◆ Selected text:
╭──

For the front, the Tubus are decent choices if you have holes going through the fork at midpoint, and the Bruce Gordon lowrider is the best steel rack all around. However, I would recommend a combo between the lowrider and "highrider" racks because:
- you may want to use the shelf for a few items;
- the lowrider portion will be better most of the time (better handling)
- the higher portion of the rack will be a better place to hang panniers when you ride singletrack, rough terrain...

+1 - great advice. Stick to easy to maintain and easy to repair components. Being able to source parts en route will offer a lot of peace of mind.

With bar end shifters you'll be able to throw any 26" rear wheel [6spd, 7spd, 8spd, 9spd] and any rear dérailleur and get it to work in friction mode.

Sounds like a great trip have fun...:D

bwgride
12-15-07, 01:56 PM
I too recommend using standard type equipment: 26" wheels, regular hubs, regular drive train (Rohloff hub, if it fails, could leave you waiting weeks for repair), bar-end shifters (so you have friction option), etc. The more common and simple the part, the more likely you can find a replacement part in larger African towns.

antokelly
12-15-07, 02:02 PM
Hello Kazar, have a look at my post 'thorn sherpa', all the gear is top class and dependable. I've been assembling the bike these last couple of months, with work still to go and I'm looking forward to getting out on the road. ive only done two 50 mile spins to date, the bike is super smooth and i reckon bomb proof ,
best of luck on your tour.

genericbikedude
12-15-07, 04:18 PM
I've been to africa twice, and the only country with anything near decent roads was Rwanda. 26" tires make a lot of sense. Don't expect to find ANYTHING in the way of spares, unless you can somehow use parts from the indian rod-brake cruisers that are common in much of east africa. I spent significant time in Accra and in Nairobi, and found no bike shops at all (like the ones that we would know).

Rohloff also makes a lot of sense.

Get someone back home to be your support partner, who can mail you things like rims and other un-carryables.

I met a bunch of euros when I was in Nairobi who were doing the Cairo->Cape Twon route. They were all on MTBs -- but then, euros never ride a bike with drop handlebars unless they are racing and wearing pink spandex. :D

MnIceBiker
12-15-07, 05:32 PM
Get thorn proof tubes and Mr. Tuffy tire liners. I rode 2,000 miles through Texas and the Southeast without a single flat with this setup.

Tom Stormcrowe
12-15-07, 05:51 PM
Kazer.....I'm jealous! ;)

Fueled by Boh
12-15-07, 10:48 PM
do not out fit yourself with saint componentry. It is a highly specialized group made for DH and freeride mountain biking. It will require you to use saint hubs, derailers, brakes, etc. Long story short, it is almost totally integrated, forcing you to use nearly the entire line up.

i would imagine that steel chainrings might be a good idea. And forget extra headset bearings -- get a king. will this be your first tour?

╰──

◆ What is asked:
1: In the bike touring thread, which African country had the only roads anywhere near decent, according to the poster who had been to Africa twice?
2: Quote the bike touring thread between "genericbikedude" and "makes a lot of sense.", inclusive.

(Saved data entries)

╭──

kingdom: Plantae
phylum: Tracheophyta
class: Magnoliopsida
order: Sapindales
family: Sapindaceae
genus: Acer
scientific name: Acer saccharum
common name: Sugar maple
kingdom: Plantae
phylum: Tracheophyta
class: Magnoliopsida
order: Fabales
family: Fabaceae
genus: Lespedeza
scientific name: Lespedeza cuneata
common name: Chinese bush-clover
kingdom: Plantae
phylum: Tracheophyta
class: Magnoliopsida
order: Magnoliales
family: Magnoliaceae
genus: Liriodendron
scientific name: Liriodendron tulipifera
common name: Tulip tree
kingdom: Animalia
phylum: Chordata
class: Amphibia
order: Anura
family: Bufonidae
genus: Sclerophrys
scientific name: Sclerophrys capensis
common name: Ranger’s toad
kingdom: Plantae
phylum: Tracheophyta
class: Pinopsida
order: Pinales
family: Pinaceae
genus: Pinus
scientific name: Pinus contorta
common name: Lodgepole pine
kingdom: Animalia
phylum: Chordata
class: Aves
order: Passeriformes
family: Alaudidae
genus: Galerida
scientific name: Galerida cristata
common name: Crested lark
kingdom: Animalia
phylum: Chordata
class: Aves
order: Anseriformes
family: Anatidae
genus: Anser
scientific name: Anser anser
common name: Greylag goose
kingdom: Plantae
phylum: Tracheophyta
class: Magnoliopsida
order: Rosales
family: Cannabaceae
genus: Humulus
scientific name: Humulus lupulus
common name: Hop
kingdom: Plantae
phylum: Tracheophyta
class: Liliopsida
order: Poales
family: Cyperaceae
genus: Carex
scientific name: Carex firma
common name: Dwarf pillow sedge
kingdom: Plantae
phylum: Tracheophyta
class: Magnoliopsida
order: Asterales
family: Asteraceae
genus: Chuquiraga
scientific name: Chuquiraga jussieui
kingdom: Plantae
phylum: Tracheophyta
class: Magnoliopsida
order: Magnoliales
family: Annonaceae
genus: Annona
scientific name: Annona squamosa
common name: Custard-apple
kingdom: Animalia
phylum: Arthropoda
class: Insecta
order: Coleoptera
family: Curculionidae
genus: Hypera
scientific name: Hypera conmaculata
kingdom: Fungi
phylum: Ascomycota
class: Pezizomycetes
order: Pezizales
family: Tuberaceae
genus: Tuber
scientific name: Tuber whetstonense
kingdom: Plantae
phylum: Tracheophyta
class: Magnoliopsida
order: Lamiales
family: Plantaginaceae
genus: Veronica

╰──

◆ Per-task answers:
1: Rwanda

2:
genericbikedude
12-15-07, 04:18 PM
I've been to africa twice, and the only country with anything near decent roads was Rwanda. 26" tires make a lot of sense. Don't expect to find ANYTHING in the way of spares, unless you can somehow use parts from the indian rod-brake cruisers that are common in much of east africa. I spent significant time in Accra and in Nairobi, and found no bike shops at all (like the ones that we would know).

Rohloff also makes a lot of sense.